(Stored data)
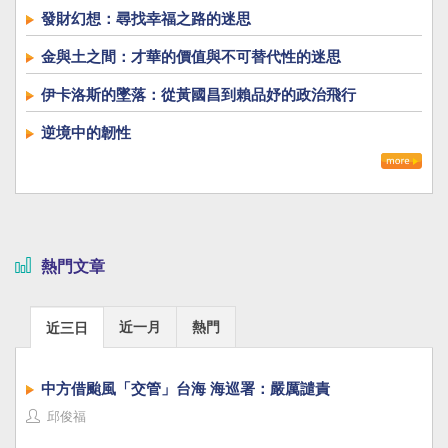
發財幻想：尋找幸福之路的迷思
金與土之間：才華的價值與不可替代性的迷思
伊卡洛斯的墜落：從黃國昌到賴品妤的政治飛行
逆境中的韌性
熱門文章
近一月
熱門
近三日
中方借颱風「交管」台海 海巡署：嚴厲譴責
邱俊福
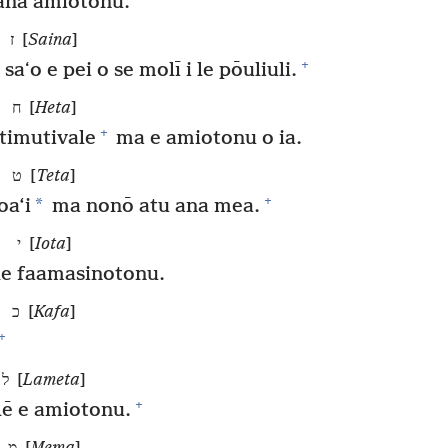
ana amiotonu.
ז [
Saina
]
+
saʻo e pei o se molī i le pōuliuli.
ח [
Heta
]
+
timutivale
ma e amiotonu o ia.
ט [
Teta
]
+
*
oa‘i
ma nonō atu ana mea.
י [
Iota
]
le faamasinotonu.
כ [
Kafa
]
+
ל [
Lameta
]
+
lē e amiotonu.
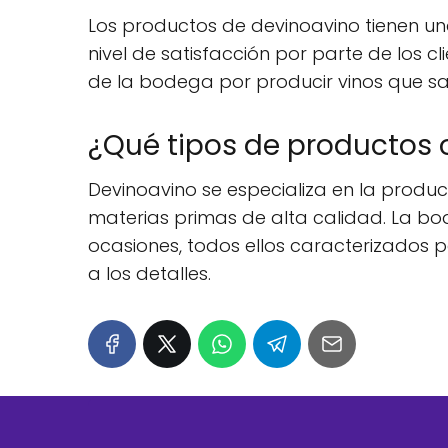
Los productos de devinoavino tienen una
nivel de satisfacción por parte de los cl
de la bodega por producir vinos que sa
¿Qué tipos de productos 
Devinoavino se especializa en la produ
materias primas de alta calidad. La b
ocasiones, todos ellos caracterizados 
a los detalles.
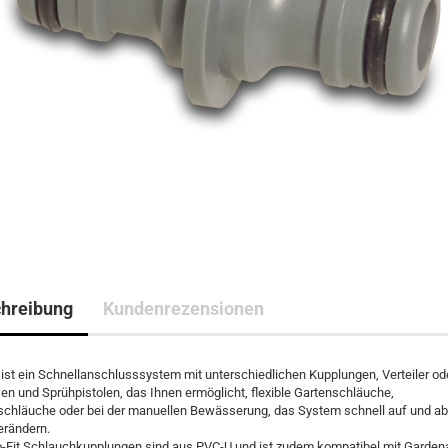
hreibung
Kundenrezensionen
 ist ein Schnellanschlusssystem mit unterschiedlichen Kupplungen, Verteiler od
n und Sprühpistolen, das Ihnen ermöglicht, flexible Gartenschläuche,
eschläuche oder bei der manuellen Bewässerung, das System schnell auf und a
erändern.
o-Fit Schlauchkupplungen sind aus PVC-U und ist zudem kompatibel mit Garden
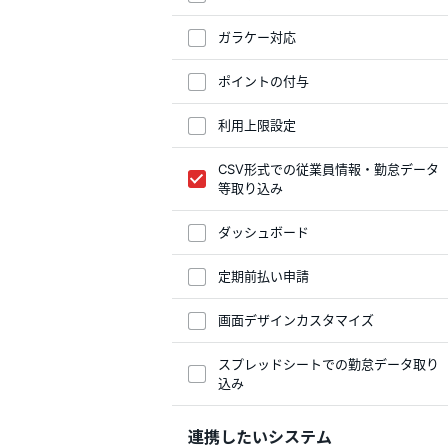
ガラケー対応
ポイントの付与
利用上限設定
CSV形式での従業員情報・勤怠データ
等取り込み
ダッシュボード
定期前払い申請
画面デザインカスタマイズ
スプレッドシートでの勤怠データ取り
込み
連携したいシステム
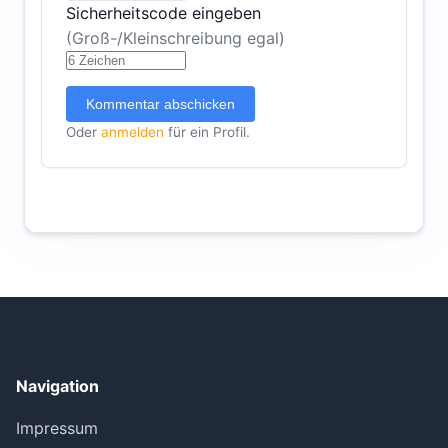
Sicherheitscode eingeben
(Groß-/Kleinschreibung egal)
Kommentar abschicken
Oder
anmelden
für ein Profil.
Navigation
Impressum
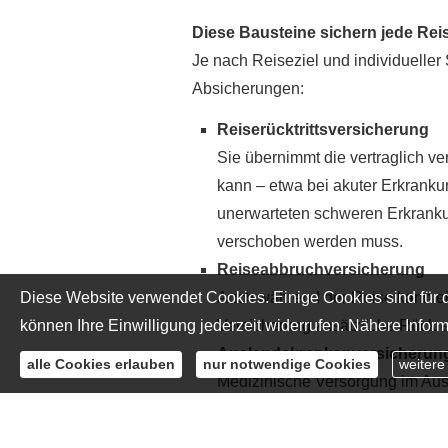
Diese Bausteine sichern jede Rei
Je nach Reiseziel und individuelle
Absicherungen:
Reiserücktrittsversicherung
Sie übernimmt die vertraglich v
kann – etwa bei akuter Erkranku
unerwarteten schweren Erkrankun
verschoben werden muss.
Reiseabbruchversicherung
Diese Website verwendet Cookies. Einige Cookies sind für d
Auch während der Reise kann ein 
können Ihre Einwilligung jederzeit widerrufen. Nähere Inform
Versicherung zusätzliche Rückre
Auslandskrankenversicherun
alle Cookies erlauben
nur notwendige Cookies
weitere
Medizinische Versorgung im Aus
Auslandskrankenversicherung üb
sinnvollen Rücktransport. Damit 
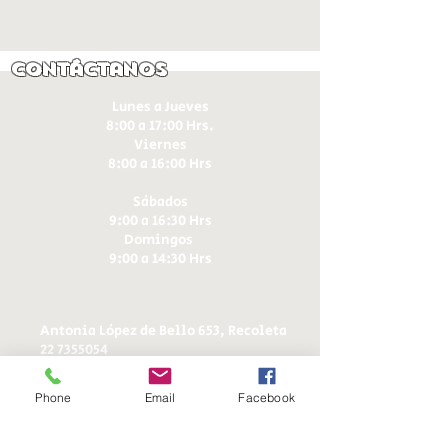
Contáctanos
Lunes a Jueves
8:00 a 17:00 Hrs.
Viernes
8:00 a 16:00 Hrs​
Sábados
9:00 a 16:30 Hrs
Domingos
9:00 a 14:30 Hrs
Antonia López de Bello 653, Recoleta
22 7355054
22 7375725
+56 9 75224598
Phone
Email
Facebook
d
ucereposteria@gmail.com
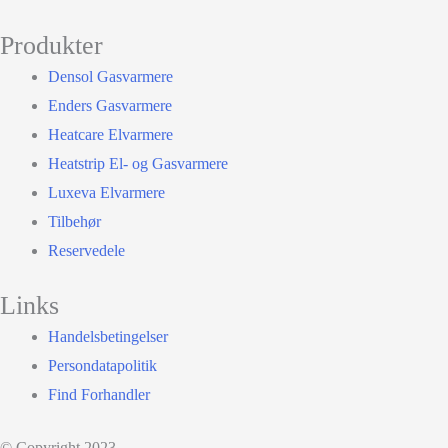
Produkter
Densol Gasvarmere
Enders Gasvarmere
Heatcare Elvarmere
Heatstrip El- og Gasvarmere
Luxeva Elvarmere
Tilbehør
Reservedele
Links
Handelsbetingelser
Persondatapolitik
Find Forhandler
© Copyright 2023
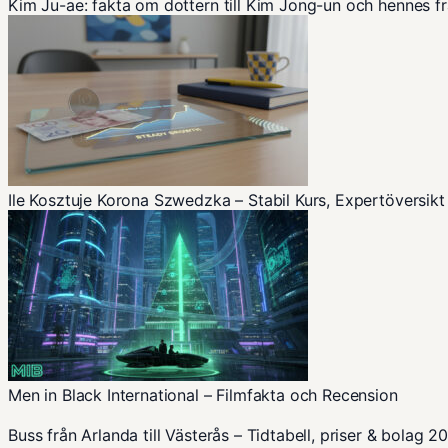
Kim Ju-ae: fakta om dottern till Kim Jong-un och hennes f
Ile Kosztuje Korona Szwedzka – Stabil Kurs, Expertöversikt
Men in Black International – Filmfakta och Recension
Buss från Arlanda till Västerås – Tidtabell, priser & bolag 2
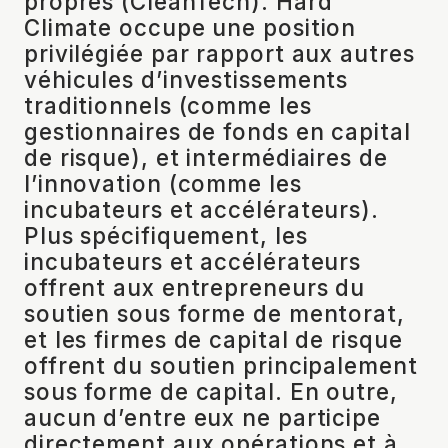
propres (CleanTech). Hard
Climate occupe une position
privilégiée par rapport aux autres
véhicules d’investissements
traditionnels (comme les
gestionnaires de fonds en capital
de risque), et intermédiaires de
l’innovation (comme les
incubateurs et accélérateurs).
Plus spécifiquement, les
incubateurs et accélérateurs
offrent aux entrepreneurs du
soutien sous forme de mentorat,
et les firmes de capital de risque
offrent du soutien principalement
sous forme de capital. En outre,
aucun d’entre eux ne participe
directement aux opérations et à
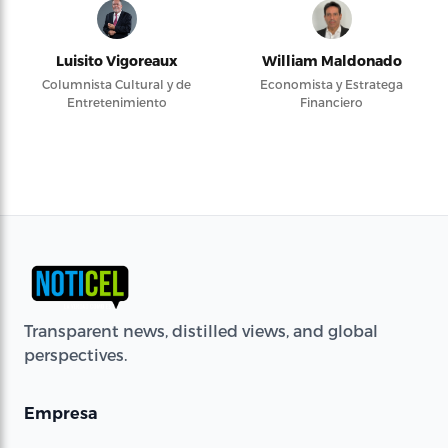
Luisito Vigoreaux
William Maldonado
Columnista Cultural y de
Economista y Estratega
Entretenimiento
Financiero
Transparent news, distilled views, and global
perspectives.
Empresa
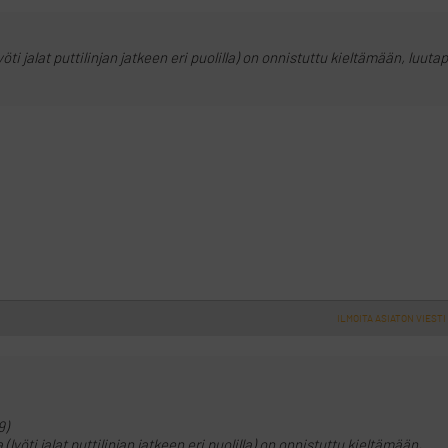
öti jalat puttilinjan jatkeen eri puolilla) on onnistuttu kieltämään, luuta
ILMOITA ASIATON VIESTI
9)
(lyöti jalat puttilinjan jatkeen eri puolilla) on onnistuttu kieltämään,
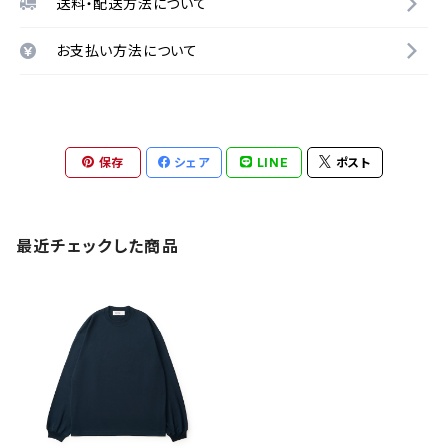
送料・配送方法について
お支払い方法について
保存
シェア
LINE
ポスト
最近チェックした商品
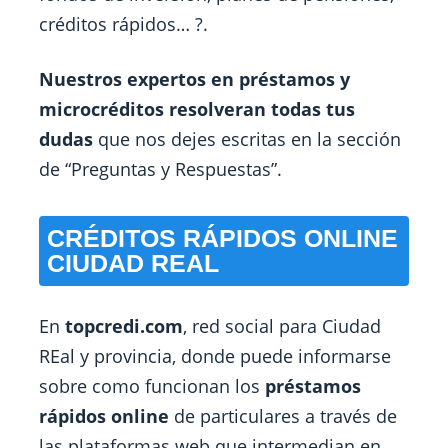
créditos rápidos… ?.
Nuestros expertos en préstamos y
microcréditos resolveran todas tus
dudas
que nos dejes escritas en la sección
de “Preguntas y Respuestas”.
CRÉDITOS RÁPIDOS ONLINE
CIUDAD REAL
En
topcredi.com
, red social para Ciudad
REal y provincia, donde puede informarse
sobre como funcionan los
préstamos
rápidos online
de particulares a través de
las plataformas web que intermedian en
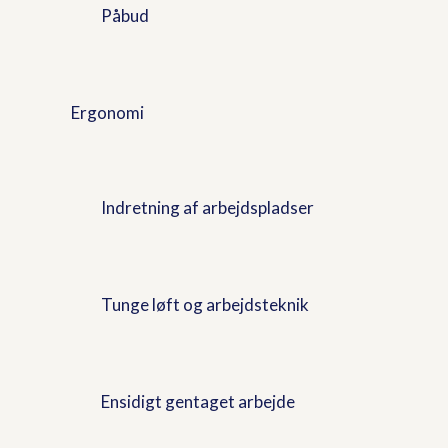
Påbud
Ergonomi
Indretning af arbejdspladser
Tunge løft og arbejdsteknik
Ensidigt gentaget arbejde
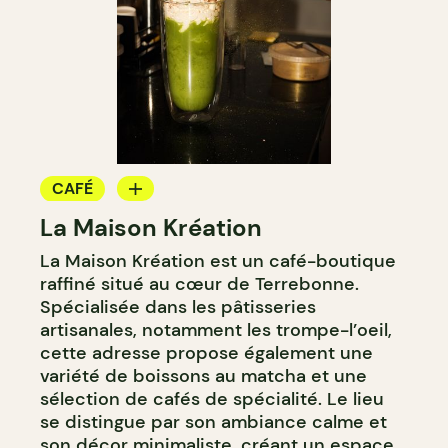
CAFÉ
La Maison Kréation
PÂTISSERIE
​​La Maison Kréation est un café-boutique
BOULANGERIE
raffiné situé au cœur de Terrebonne.
Spécialisée dans les pâtisseries
artisanales, notamment les trompe-l’oeil,
cette adresse propose également une
variété de boissons au matcha et une
sélection de cafés de spécialité. Le lieu
se distingue par son ambiance calme et
son décor minimaliste, créant un espace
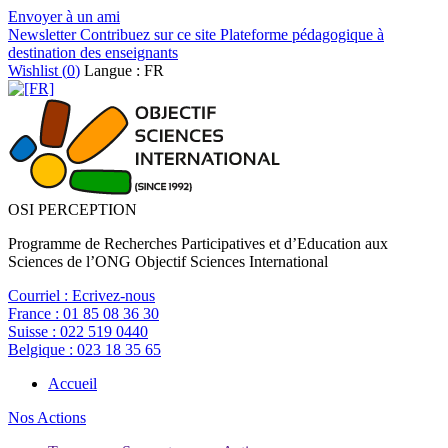
Envoyer à un ami
Newsletter
Contribuez sur ce site
Plateforme pédagogique à
destination des enseignants
Wishlist (
0
)
Langue : FR
OSI PERCEPTION
Programme de Recherches Participatives et d’Education aux
Sciences de l’ONG Objectif Sciences International
Courriel :
Ecrivez-nous
France :
01 85 08 36 30
Suisse :
022 519 0440
Belgique :
023 18 35 65
Accueil
Nos Actions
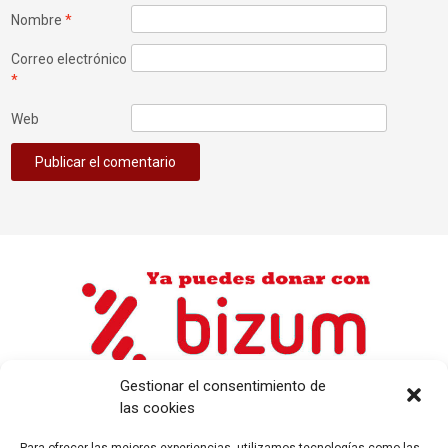
Nombre
*
Correo electrónico
*
Web
Gestionar el consentimiento de
las cookies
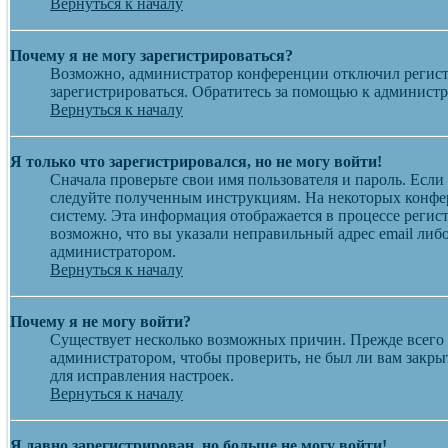
Вернуться к началу
Почему я не могу зарегистрироваться?
Возможно, администратор конференции отключил регистр
зарегистрироваться. Обратитесь за помощью к админист
Вернуться к началу
Я только что зарегистрировался, но не могу войти!
Сначала проверьте свои имя пользователя и пароль. Если
следуйте полученным инструкциям. На некоторых конфер
систему. Эта информация отображается в процессе регис
возможно, что вы указали неправильный адрес email либо
администратором.
Вернуться к началу
Почему я не могу войти?
Существует несколько возможных причин. Прежде всего у
администратором, чтобы проверить, не был ли вам закр
для исправления настроек.
Вернуться к началу
Я давно зарегистрирован, но больше не могу войти!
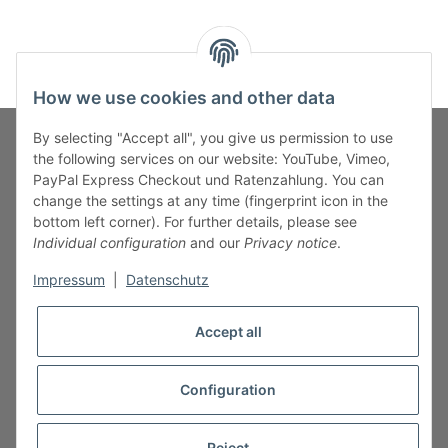
How we use cookies and other data
By selecting "Accept all", you give us permission to use
the following services on our website: YouTube, Vimeo,
PayPal Express Checkout und Ratenzahlung. You can
Fuss-Zahlung-Versand-Kontakt
change the settings at any time (fingerprint icon in the
bottom left corner). For further details, please see
Fuss-Informationen
Individual configuration
and our
Privacy notice
.
Impressum
|
Datenschutz
Legal
Accept all
Configuration
* All prices incl. VAT, plus
shipping fees
Reject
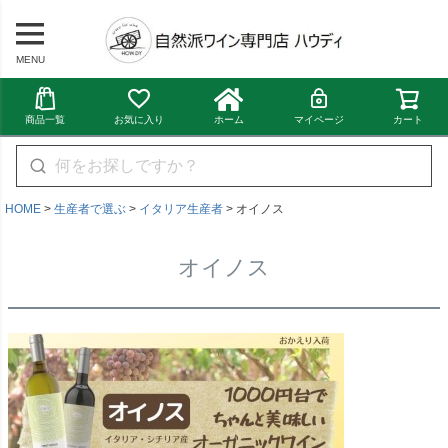
MENU
商品一覧
お気に入り
ホーム
マイページ
カート
HOME
生産者で選ぶ
イタリア生産者
オイノス
オイノス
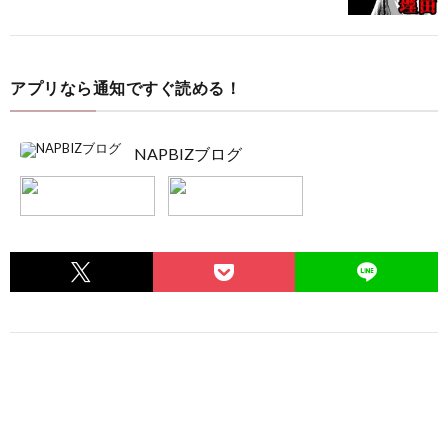
アプリなら通知ですぐ読める！
NAPBIZブログ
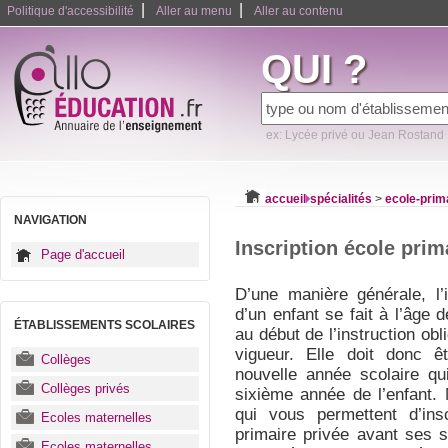
|
|
Politique d'accessibilité
Aller au menu
Aller au contenu
QUI ?
ex: Lycée privé ou Jean Rostand
accueil
spécialités
>
ecole-prim
NAVIGATION
Inscription école prim
Page d'accueil
D’une manière générale, l’
d’un enfant se fait à l’âge
ÉTABLISSEMENTS SCOLAIRES
au début de l’instruction obl
vigueur. Elle doit donc 
Collèges
nouvelle année scolaire qu
Collèges privés
sixième année de l’enfant.
qui vous permettent d’ins
Ecoles maternelles
primaire privée avant ses s
Ecoles maternelles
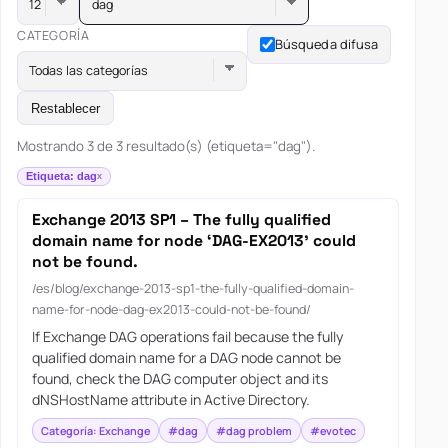
dag
CATEGORÍA
Búsqueda difusa
Todas las categorías
Restablecer
Mostrando 3 de 3 resultado(s) (etiqueta="dag").
Etiqueta: dag
Exchange 2013 SP1 – The fully qualified
domain name for node ‘DAG-EX2013’ could
not be found.
/es/blog/exchange-2013-sp1-the-fully-qualified-domain-
name-for-node-dag-ex2013-could-not-be-found/
If Exchange DAG operations fail because the fully
qualified domain name for a DAG node cannot be
found, check the DAG computer object and its
dNSHostName attribute in Active Directory.
Categoría: Exchange
#dag
#dag problem
#evotec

● Problem
Return the lines above from the one with "Columnista Cultural y de" through the one with "CIUDAD REAL", verbatim and nothing else. Omit every picture.

● Your solution
Columnista Cultural y de
Economista y Estratega
Entretenimiento
Financiero
Transparent news, distilled views, and global
perspectives.
Empresa
öti jalat puttilinjan jatkeen eri puolilla) on onnistuttu kieltämään, luuta
ILMOITA ASIATON VIESTI
9)
(lyöti jalat puttilinjan jatkeen eri puolilla) on onnistuttu kieltämään,
送料・配送方法について
お支払い方法について
保存
シェア
LINE
ポスト
最近チェックした商品
créditos rápidos… ?.
Nuestros expertos en préstamos y
microcréditos resolveran todas tus
dudas
que nos dejes escritas en la sección
de “Preguntas y Respuestas”.
CRÉDITOS RÁPIDOS ONLINE
CIUDAD REAL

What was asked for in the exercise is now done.